What is required: Copy the records below word for word, starting at the line that contains "Reading right to" and continuing through the end of the records. Leave the pictures out of your copy.

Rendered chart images
■ ■ ■ ■

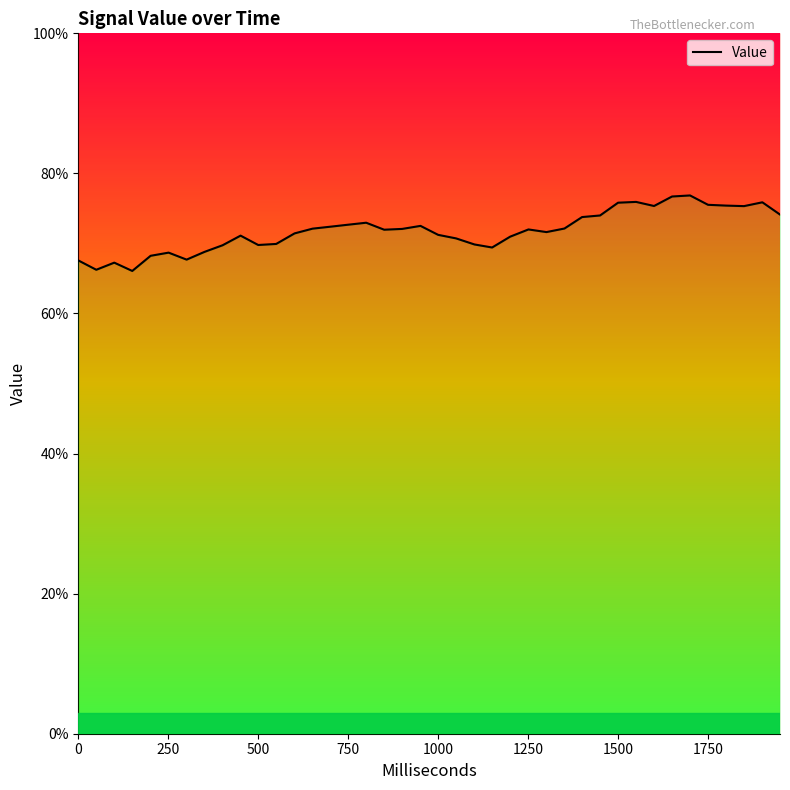

How many points are lower than both their immediate neighbors (excluding endpoints)?

9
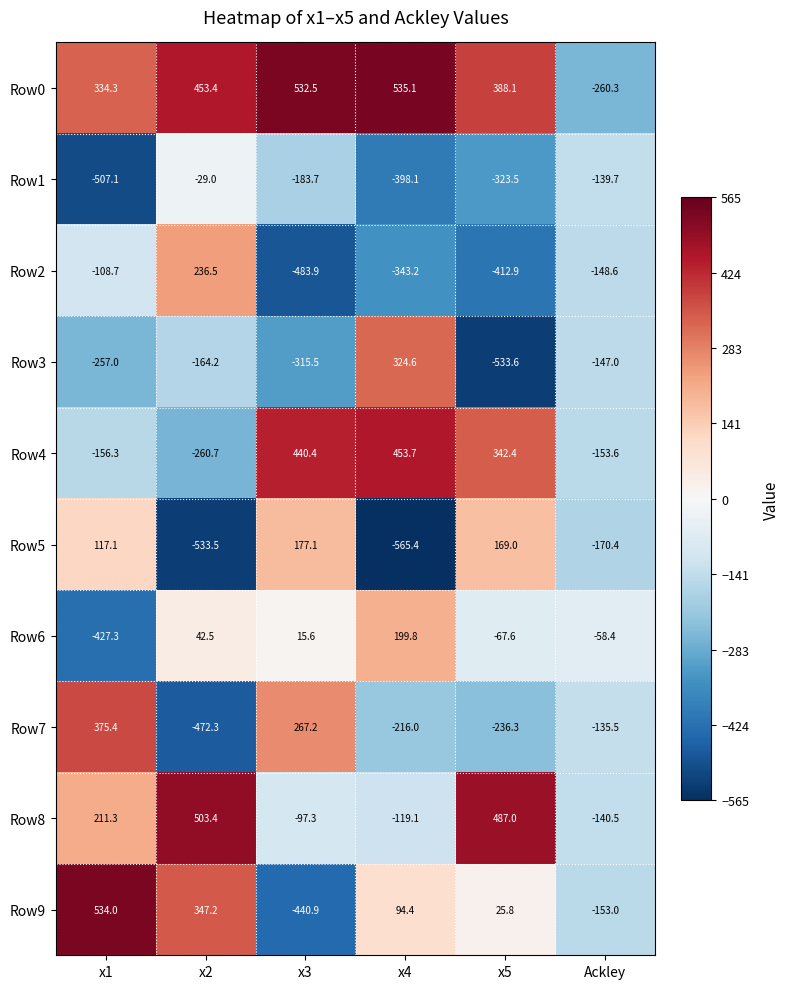

Which label corresponds to the largest value in the chart?

x4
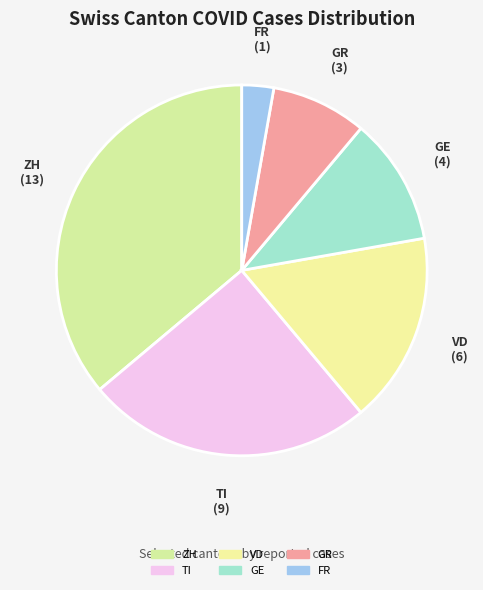

How many slices are in this pie chart?

6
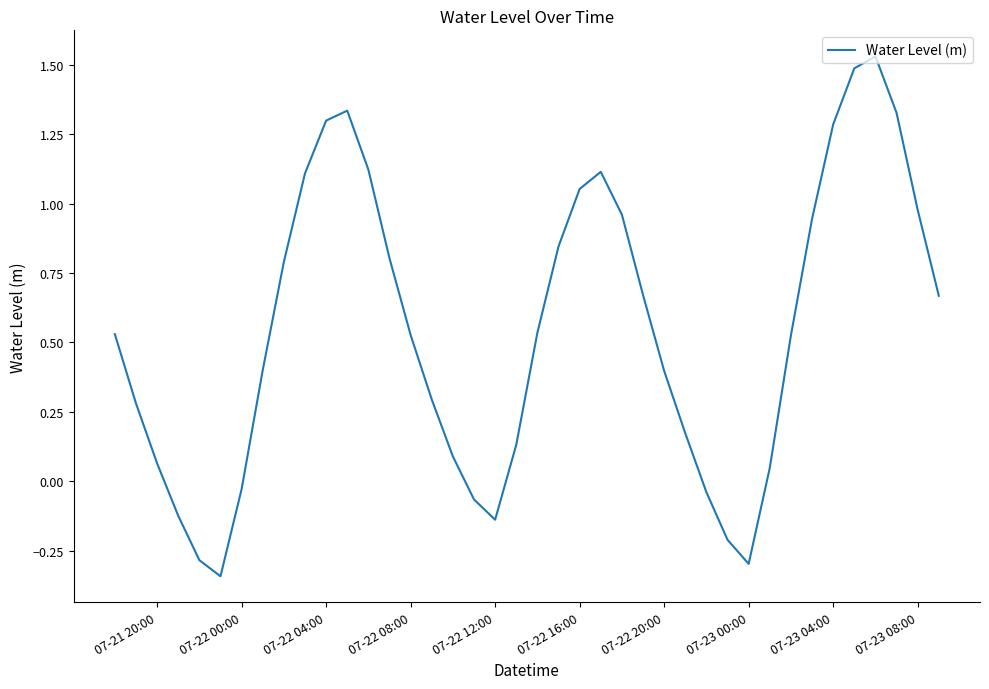

What is the difference between the maximum and minimum values?

1.9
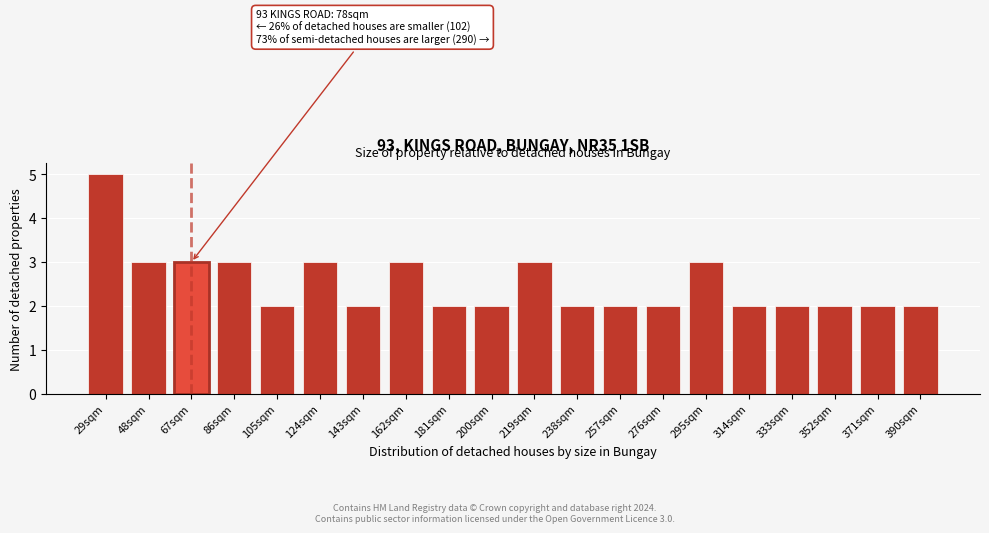

Reading right to left, extract all data points from this chart.

2	2	2	2	2	3	2	2	2	3	2	2	3	2	3	2	3	3	3	5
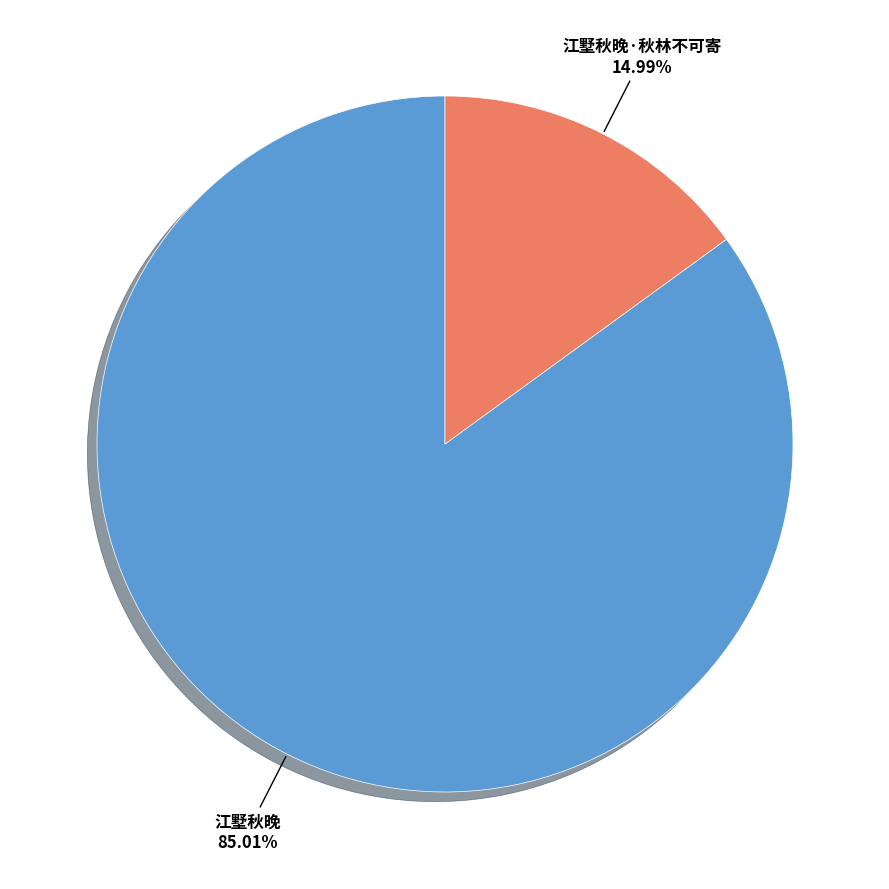

To the nearest percent, what is the difference between the largest and smallest slice percentages?

70%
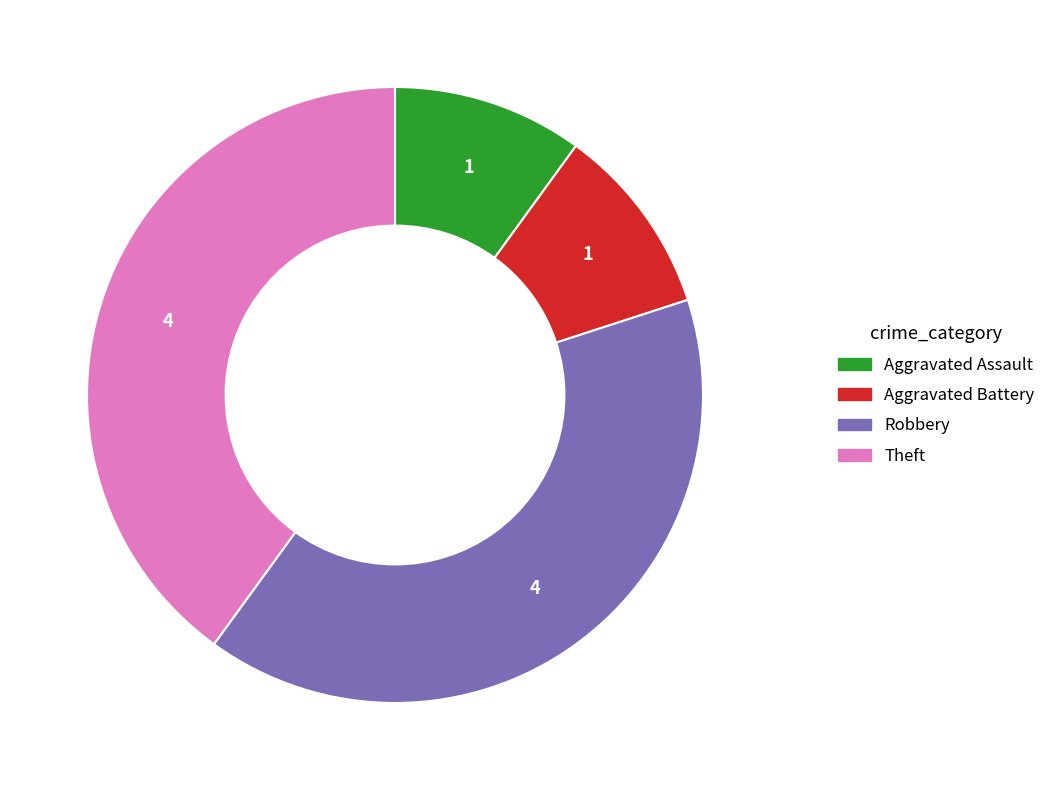

Is it true that Robbery is 40% of the pie?

True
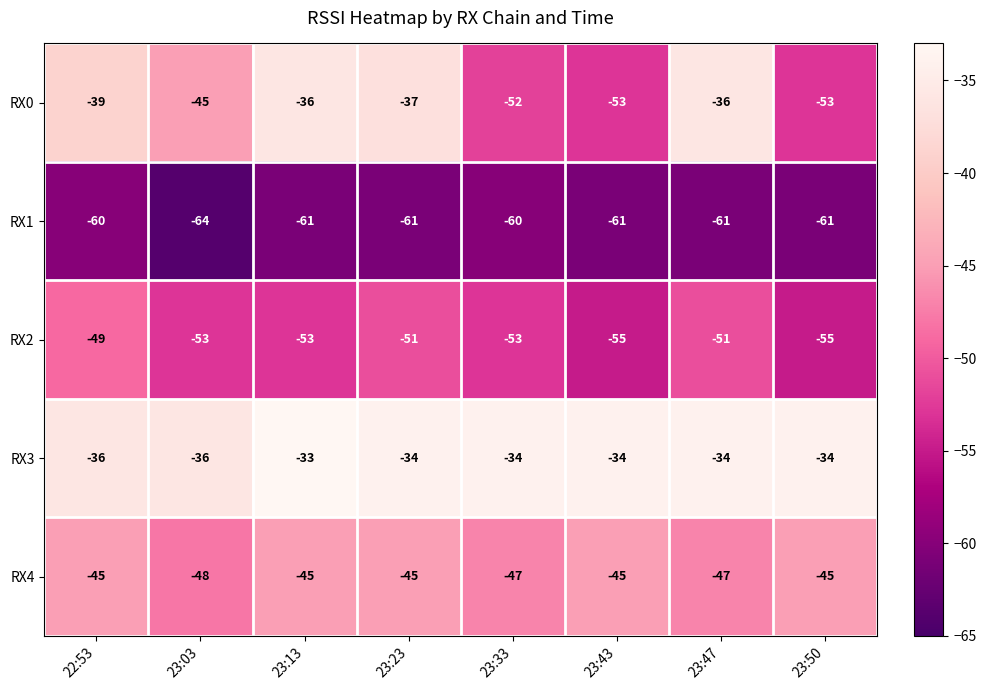

What is the sum of all RX1 values?

-489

■ ■ ■ ■

The completed task:
Reading right to left, extract all data points from this chart.

2	2	2	2	2	3	2	2	2	3	2	2	3	2	3	2	3	3	3	5

To the nearest percent, what is the difference between the largest and smallest slice percentages?

70%

Is it true that Robbery is 40% of the pie?

True

What is the sum of all RX1 values?

-489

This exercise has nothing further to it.